-------- Records for this task

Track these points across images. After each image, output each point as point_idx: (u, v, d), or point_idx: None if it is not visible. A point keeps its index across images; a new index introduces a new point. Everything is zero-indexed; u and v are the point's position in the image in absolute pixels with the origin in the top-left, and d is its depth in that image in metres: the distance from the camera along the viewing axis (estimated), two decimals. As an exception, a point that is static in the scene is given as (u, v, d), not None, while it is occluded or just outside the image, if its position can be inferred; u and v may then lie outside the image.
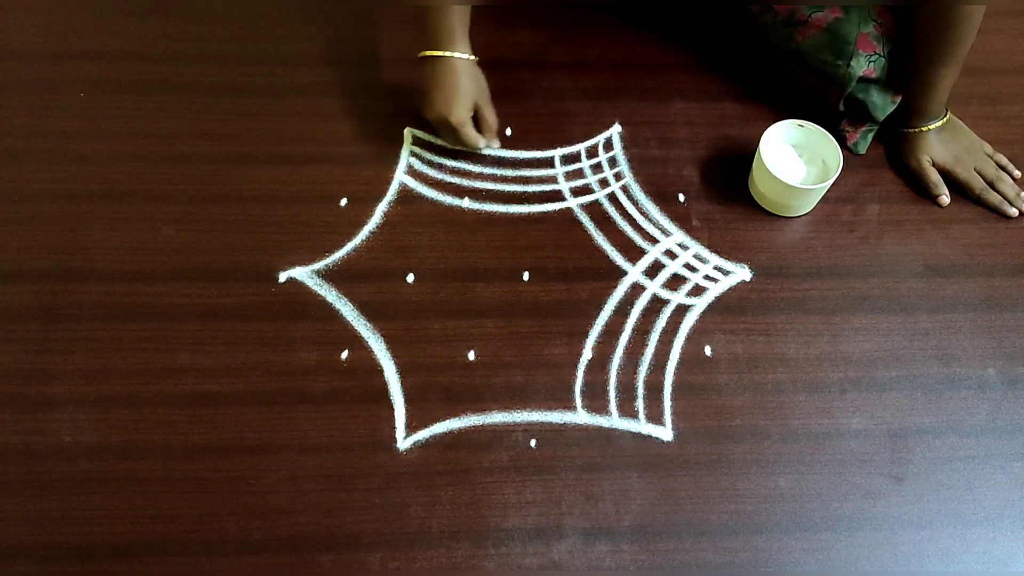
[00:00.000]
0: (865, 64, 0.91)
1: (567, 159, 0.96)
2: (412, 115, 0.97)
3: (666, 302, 0.87)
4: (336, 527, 0.75)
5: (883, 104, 0.93)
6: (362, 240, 0.89)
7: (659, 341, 0.85)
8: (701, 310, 0.87)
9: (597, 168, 0.96)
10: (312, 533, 0.74)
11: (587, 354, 0.84)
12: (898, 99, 0.94)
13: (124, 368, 0.81)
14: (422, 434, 0.79)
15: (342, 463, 0.77)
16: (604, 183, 0.95)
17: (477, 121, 0.92)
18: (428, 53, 0.88)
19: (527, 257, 0.89)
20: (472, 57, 0.89)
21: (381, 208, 0.91)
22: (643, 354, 0.84)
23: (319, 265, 0.87)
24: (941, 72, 0.89)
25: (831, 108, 0.95)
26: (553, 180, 0.95)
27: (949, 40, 0.86)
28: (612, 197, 0.94)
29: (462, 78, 0.88)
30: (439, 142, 0.96)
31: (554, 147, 0.97)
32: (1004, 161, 0.97)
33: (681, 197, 0.94)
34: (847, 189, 0.95)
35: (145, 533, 0.74)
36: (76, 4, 1.05)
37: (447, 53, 0.87)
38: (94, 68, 1.00)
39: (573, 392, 0.82)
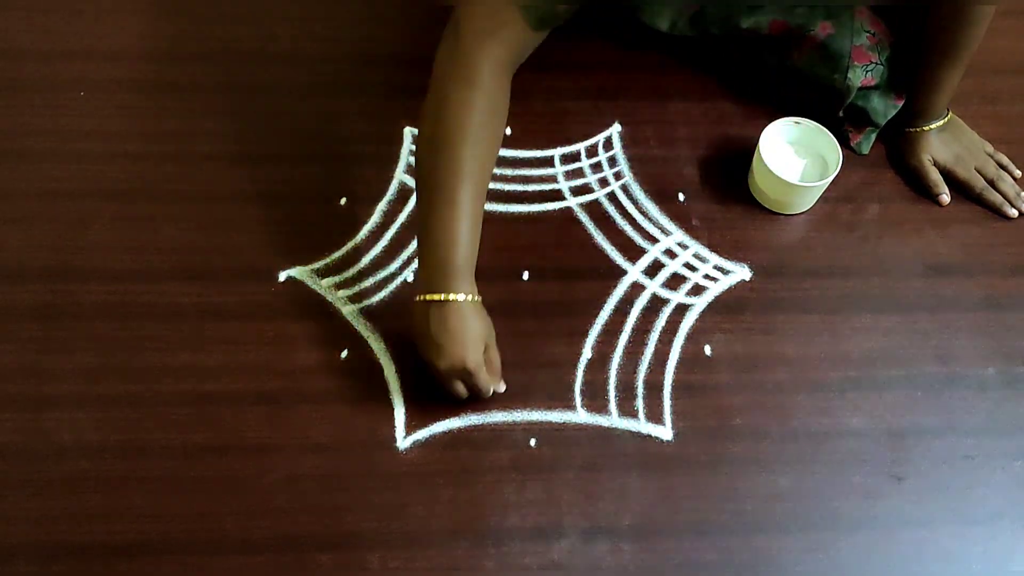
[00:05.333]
0: (863, 74, 0.91)
1: (567, 158, 0.96)
2: (412, 115, 0.96)
3: (666, 301, 0.87)
4: (336, 526, 0.75)
5: (884, 109, 0.94)
6: (362, 239, 0.89)
7: (659, 340, 0.85)
8: (701, 309, 0.87)
9: (597, 167, 0.96)
10: (312, 532, 0.74)
11: (587, 353, 0.84)
12: (900, 103, 0.94)
13: (124, 367, 0.81)
14: (422, 433, 0.79)
15: (342, 462, 0.77)
16: (604, 182, 0.95)
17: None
18: (436, 297, 0.74)
19: (527, 257, 0.89)
20: (479, 298, 0.77)
21: (381, 207, 0.91)
22: (643, 353, 0.84)
23: (319, 264, 0.87)
24: (947, 73, 0.90)
25: (832, 116, 0.95)
26: (553, 179, 0.95)
27: (959, 41, 0.86)
28: (612, 196, 0.94)
29: (475, 321, 0.75)
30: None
31: (554, 146, 0.97)
32: (1005, 161, 0.97)
33: (681, 196, 0.94)
34: (847, 188, 0.95)
35: (145, 532, 0.73)
36: (76, 4, 1.05)
37: (460, 297, 0.74)
38: (94, 68, 1.00)
39: (573, 391, 0.82)
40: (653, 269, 0.89)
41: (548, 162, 0.96)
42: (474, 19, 0.76)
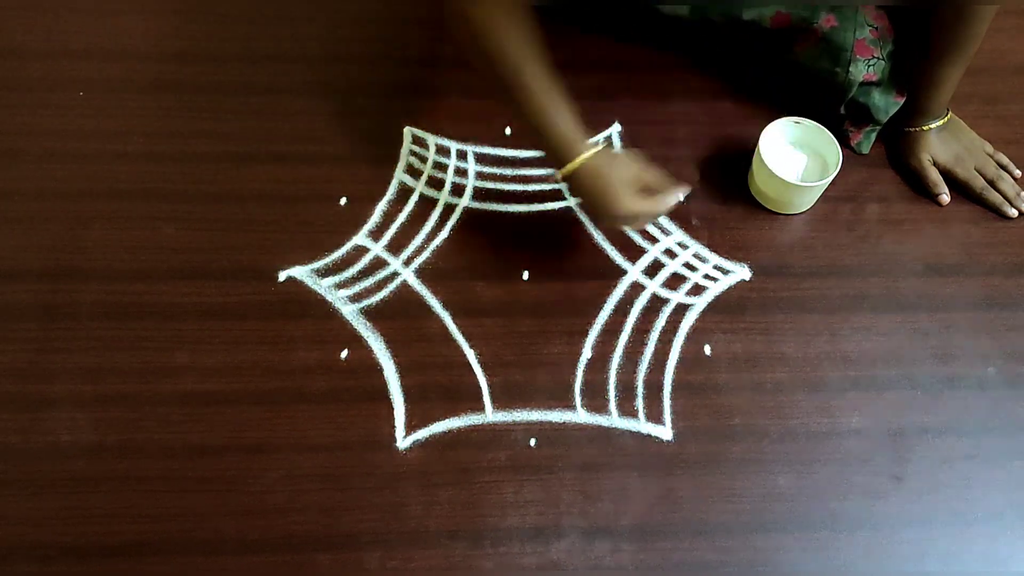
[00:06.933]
0: (864, 69, 0.90)
1: (567, 158, 0.96)
2: (412, 115, 0.97)
3: (666, 301, 0.87)
4: (334, 526, 0.74)
5: (885, 106, 0.93)
6: (362, 239, 0.89)
7: (659, 340, 0.85)
8: (701, 309, 0.87)
9: (597, 167, 0.96)
10: (310, 532, 0.74)
11: (587, 353, 0.84)
12: (901, 100, 0.93)
13: (123, 367, 0.81)
14: (421, 433, 0.79)
15: (341, 462, 0.77)
16: (604, 182, 0.95)
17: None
18: (569, 170, 0.77)
19: (527, 256, 0.89)
20: (600, 143, 0.79)
21: (381, 207, 0.91)
22: (643, 353, 0.84)
23: (319, 264, 0.87)
24: (948, 72, 0.90)
25: (833, 113, 0.95)
26: (553, 179, 0.94)
27: (960, 39, 0.86)
28: (612, 196, 0.94)
29: (612, 166, 0.78)
30: (440, 141, 0.96)
31: (554, 146, 0.97)
32: (1005, 160, 0.97)
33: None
34: (847, 188, 0.95)
35: (143, 532, 0.74)
36: (76, 4, 1.05)
37: (584, 156, 0.77)
38: (94, 68, 1.00)
39: (573, 391, 0.82)
40: (653, 269, 0.89)
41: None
42: None
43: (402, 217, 0.91)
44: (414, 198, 0.92)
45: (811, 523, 0.76)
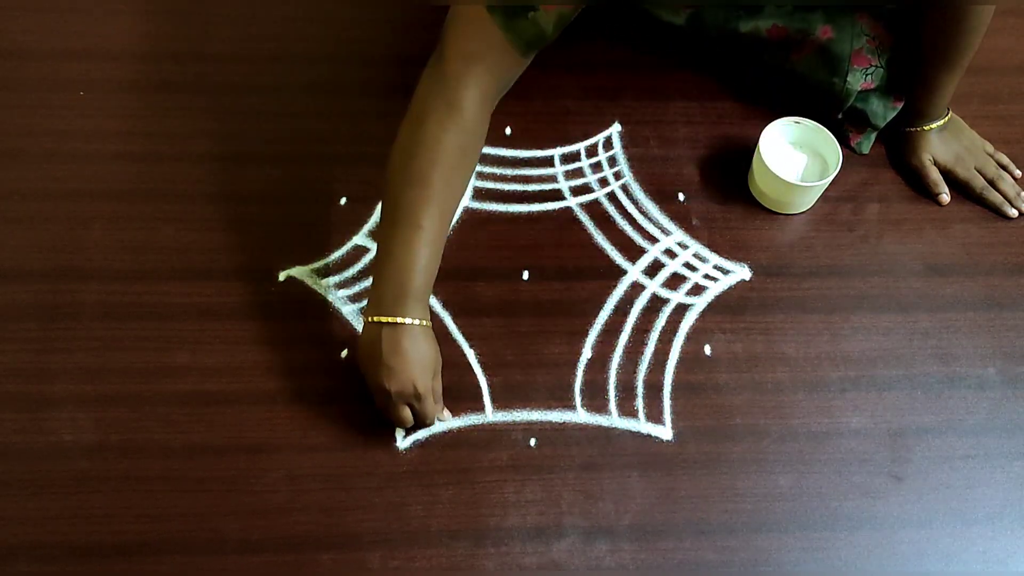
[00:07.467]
0: (862, 78, 0.91)
1: (567, 158, 0.96)
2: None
3: (666, 301, 0.87)
4: (335, 526, 0.75)
5: (883, 111, 0.93)
6: (362, 239, 0.89)
7: (659, 340, 0.85)
8: (701, 309, 0.87)
9: (597, 167, 0.96)
10: (311, 532, 0.74)
11: (587, 353, 0.84)
12: (899, 105, 0.93)
13: (124, 367, 0.81)
14: (422, 433, 0.79)
15: (341, 462, 0.77)
16: (604, 182, 0.95)
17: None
18: (390, 320, 0.73)
19: (527, 256, 0.89)
20: (430, 323, 0.76)
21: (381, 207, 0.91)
22: (643, 353, 0.84)
23: (318, 264, 0.87)
24: (946, 77, 0.90)
25: (831, 119, 0.95)
26: (553, 179, 0.95)
27: (957, 46, 0.86)
28: (612, 196, 0.94)
29: (427, 345, 0.75)
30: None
31: (554, 146, 0.97)
32: (1005, 160, 0.97)
33: (681, 196, 0.94)
34: (847, 188, 0.95)
35: (144, 532, 0.74)
36: (76, 4, 1.05)
37: (415, 320, 0.73)
38: (94, 68, 1.00)
39: (573, 391, 0.82)
40: (653, 269, 0.89)
41: (548, 162, 0.96)
42: (460, 43, 0.74)
43: (402, 217, 0.91)
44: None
45: (811, 523, 0.77)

----------------

**Task requirements**. All of the data is to be returned exactly, with no pictures included.

**Response area**.
Track these points across images. After each image, output each point as point_idx: (u, v, d), or point_idx: None if it is not visible. A point keeps its index across images; a new index introduces a new point. Everything is zero-indexed; u and v are the point's position in the image in absolute pixels with the origin in the top-left, and d is its depth in that image in metres: the distance from the camera along the viewing axis (estimated), two decimals. As an exception, a point that is static in the scene is given as (u, v, d), not None, while it is occluded or just outside the image, if its position can be inferred; u and v may then lie outside the image.
[00:00.000]
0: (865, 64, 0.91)
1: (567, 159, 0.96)
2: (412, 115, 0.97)
3: (666, 302, 0.87)
4: (336, 527, 0.75)
5: (883, 104, 0.93)
6: (362, 240, 0.89)
7: (659, 341, 0.85)
8: (701, 310, 0.87)
9: (597, 168, 0.96)
10: (312, 533, 0.74)
11: (587, 354, 0.84)
12: (898, 99, 0.94)
13: (124, 368, 0.81)
14: (422, 434, 0.79)
15: (342, 463, 0.77)
16: (604, 183, 0.95)
17: (477, 121, 0.92)
18: (428, 53, 0.88)
19: (527, 257, 0.89)
20: (472, 57, 0.89)
21: (381, 208, 0.91)
22: (643, 354, 0.84)
23: (319, 265, 0.87)
24: (941, 72, 0.89)
25: (831, 108, 0.95)
26: (553, 180, 0.95)
27: (949, 40, 0.86)
28: (612, 197, 0.94)
29: (462, 78, 0.88)
30: (439, 142, 0.96)
31: (554, 147, 0.97)
32: (1004, 161, 0.97)
33: (681, 197, 0.94)
34: (847, 189, 0.95)
35: (145, 533, 0.74)
36: (76, 4, 1.05)
37: (447, 53, 0.87)
38: (94, 68, 1.00)
39: (573, 392, 0.82)
[00:05.333]
0: (863, 74, 0.91)
1: (567, 158, 0.96)
2: (412, 115, 0.96)
3: (666, 301, 0.87)
4: (336, 526, 0.75)
5: (884, 109, 0.94)
6: (362, 239, 0.89)
7: (659, 340, 0.85)
8: (701, 309, 0.87)
9: (597, 167, 0.96)
10: (312, 532, 0.74)
11: (587, 353, 0.84)
12: (900, 103, 0.94)
13: (124, 367, 0.81)
14: (422, 433, 0.79)
15: (342, 462, 0.77)
16: (604, 182, 0.95)
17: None
18: (436, 297, 0.74)
19: (527, 257, 0.89)
20: (479, 298, 0.77)
21: (381, 207, 0.91)
22: (643, 353, 0.84)
23: (319, 264, 0.87)
24: (947, 73, 0.90)
25: (832, 116, 0.95)
26: (553, 179, 0.95)
27: (959, 41, 0.86)
28: (612, 196, 0.94)
29: (475, 321, 0.75)
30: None
31: (554, 146, 0.97)
32: (1005, 161, 0.97)
33: (681, 196, 0.94)
34: (847, 188, 0.95)
35: (145, 532, 0.73)
36: (76, 4, 1.05)
37: (460, 297, 0.74)
38: (94, 68, 1.00)
39: (573, 391, 0.82)
40: (653, 269, 0.89)
41: (548, 162, 0.96)
42: (474, 19, 0.76)
[00:06.933]
0: (864, 69, 0.90)
1: (567, 158, 0.96)
2: (412, 115, 0.97)
3: (666, 301, 0.87)
4: (334, 526, 0.74)
5: (885, 106, 0.93)
6: (362, 239, 0.89)
7: (659, 340, 0.85)
8: (701, 309, 0.87)
9: (597, 167, 0.96)
10: (310, 532, 0.74)
11: (587, 353, 0.84)
12: (901, 100, 0.93)
13: (123, 367, 0.81)
14: (421, 433, 0.79)
15: (341, 462, 0.77)
16: (604, 182, 0.95)
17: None
18: (569, 170, 0.77)
19: (527, 256, 0.89)
20: (600, 143, 0.79)
21: (381, 207, 0.91)
22: (643, 353, 0.84)
23: (319, 264, 0.87)
24: (948, 72, 0.90)
25: (833, 113, 0.95)
26: (553, 179, 0.94)
27: (960, 39, 0.86)
28: (612, 196, 0.94)
29: (612, 166, 0.78)
30: (440, 141, 0.96)
31: (554, 146, 0.97)
32: (1005, 160, 0.97)
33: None
34: (847, 188, 0.95)
35: (143, 532, 0.74)
36: (76, 4, 1.05)
37: (584, 156, 0.77)
38: (94, 68, 1.00)
39: (573, 391, 0.82)
40: (653, 269, 0.89)
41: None
42: None
43: (402, 217, 0.91)
44: (414, 198, 0.92)
45: (811, 523, 0.76)
[00:07.467]
0: (862, 78, 0.91)
1: (567, 158, 0.96)
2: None
3: (666, 301, 0.87)
4: (335, 526, 0.75)
5: (883, 111, 0.93)
6: (362, 239, 0.89)
7: (659, 340, 0.85)
8: (701, 309, 0.87)
9: (597, 167, 0.96)
10: (311, 532, 0.74)
11: (587, 353, 0.84)
12: (899, 105, 0.93)
13: (124, 367, 0.81)
14: (422, 433, 0.79)
15: (341, 462, 0.77)
16: (604, 182, 0.95)
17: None
18: (390, 320, 0.73)
19: (527, 256, 0.89)
20: (430, 323, 0.76)
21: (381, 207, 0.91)
22: (643, 353, 0.84)
23: (318, 264, 0.87)
24: (946, 77, 0.90)
25: (831, 119, 0.95)
26: (553, 179, 0.95)
27: (957, 46, 0.86)
28: (612, 196, 0.94)
29: (427, 345, 0.75)
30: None
31: (554, 146, 0.97)
32: (1005, 160, 0.97)
33: (681, 196, 0.94)
34: (847, 188, 0.95)
35: (144, 532, 0.74)
36: (76, 4, 1.05)
37: (415, 320, 0.73)
38: (94, 68, 1.00)
39: (573, 391, 0.82)
40: (653, 269, 0.89)
41: (548, 162, 0.96)
42: (460, 43, 0.74)
43: (402, 217, 0.91)
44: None
45: (811, 523, 0.77)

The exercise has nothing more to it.